Было тихое утро. На небе ни облачка. Улица в этот час пустынна. Быть может, именно поэтому все здания казались Ларину необыкновенно огромными и величественными. Ларин пешком отправился к Елизавете Ивановне — жене Смоляра. Она жила по другую сторону Невы, на набережной.
Елизавету Ивановну Ларин знал давно. Еще до войны в Песочную, в лагерь, приезжала к Смоляру жена. У нее, как и у Смоляра, вились волосы, и на полном лице выделялись очень живые и выразительные глаза. И еще чем-то неуловимым она походила на мужа. И Ларин, к великому удовольствию однополчан, прозвал супругов «близнецами».
Елизавета Ивановна была очень общительна, принимала участие в полковой самодеятельности, и пела, и плясала, а на традиционных полковых праздниках показывала талант незаурядной хозяйки. Жила она интересами мужа. Детей у них не было.
Началась война. Елизавета Ивановна отказалась эвакуироваться. Смоляр ее не уговаривал. Известно было, что командир дивизии по этому поводу беседовал со Смоляром, но Батя, тряхнув кудрями, заявил: «Нет, товарищ генерал, не справится Лиза без меня. Десять лет мы женаты, и куда конь с копытом, туда, извините, и рак с клешней».

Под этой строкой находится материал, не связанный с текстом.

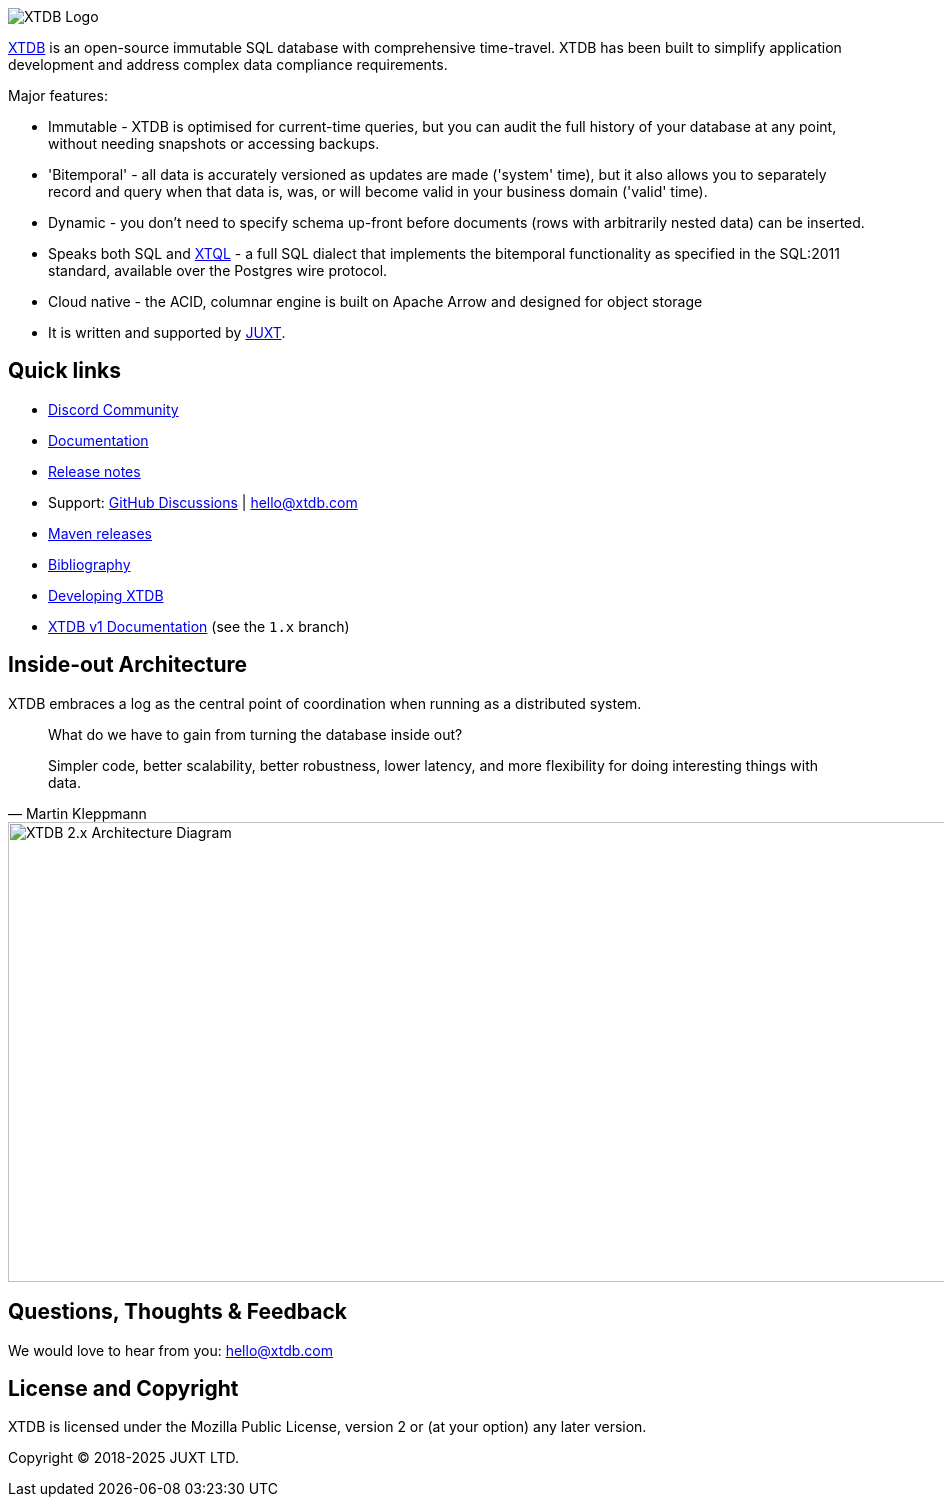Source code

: image::img/xtdb-logo-banner.svg[XTDB Logo]

https://xtdb.com[XTDB] is an open-source immutable SQL database with comprehensive time-travel.
XTDB has been built to simplify application development and address complex data compliance requirements.

Major features:

* Immutable - XTDB is optimised for current-time queries, but you can audit the full history of your database at any point, without needing snapshots or accessing backups.
* 'Bitemporal' - all data is accurately versioned as updates are made ('system' time), but it also allows you to separately record and query when that data is, was, or will become valid in your business domain ('valid' time).
* Dynamic - you don't need to specify schema up-front before documents (rows with arbitrarily nested data) can be inserted.
* Speaks both SQL and https://docs.xtdb.com/xtql/tutorials/introducing-xtql.html[XTQL] - a full SQL dialect that implements the bitemporal functionality as specified in the SQL:2011 standard, available over the Postgres wire protocol.
* Cloud native - the ACID, columnar engine is built on Apache Arrow and designed for object storage
* It is written and supported by https://juxt.pro[JUXT^].

== Quick links

* https://github.com/orgs/xtdb/discussions/4385[Discord Community]
* https://docs.xtdb.com/[Documentation]
* https://github.com/xtdb/xtdb/releases[Release notes]
* Support:
  https://github.com/xtdb/xtdb/discussions[GitHub Discussions^] |
  hello@xtdb.com
* https://repo1.maven.org/maven2/com/xtdb/[Maven releases]
* https://www.zotero.org/groups/4778667/xtdb/[Bibliography^]
* https://github.com/xtdb/xtdb/tree/main/dev[Developing XTDB]
* https://v1-docs.xtdb.com/[XTDB v1 Documentation] (see the `1.x` branch)

== Inside-out Architecture

XTDB embraces a log as the central point of coordination when running as a distributed system.

[quote,Martin Kleppmann]
____
What do we have to gain from turning the database inside out?

Simpler code, better scalability, better robustness, lower latency, and more flexibility for doing interesting things with data.
____

image::img/xtdb-node-1.svg[XTDB 2.x Architecture Diagram, 1000, 460]

== Questions, Thoughts & Feedback

We would love to hear from you: hello@xtdb.com

== License and Copyright

XTDB is licensed under the Mozilla Public License, version 2 or (at your option) any later version.

Copyright © 2018-2025 JUXT LTD.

Сейчас Елизавета Ивановна работала в госпитале медсестрой, но по-прежнему навещала мужа в Кириках, принимала участие в полковой самодеятельности и хозяйничала на праздниках. И каждый, кто приезжал из полка в Ленинград, обязательно привозил ей письмо от Бати.
Елизавета Ивановна обрадовалась Ларину.
— Павлик! — И поспешно спросила: — Привезли письмо?
Большая комната, очень светлая. В окнах выбиты стекла, но фанера еще не вставлена, и свет проникает свободно, как в широкие ворота.
Елизавета Ивановна читала письмо, а Ларин смотрел на нее и видел, что она изменилась за это время, сильно похудела. И эта, несвойственная ей, худоба изменила не только ее фигуру, но и выражение ее лица. Она вдруг заплакала горько, по-детски беспомощно. Маленькая сумочка висела на ее руке. Елизавета Ивановна спрятала туда письмо.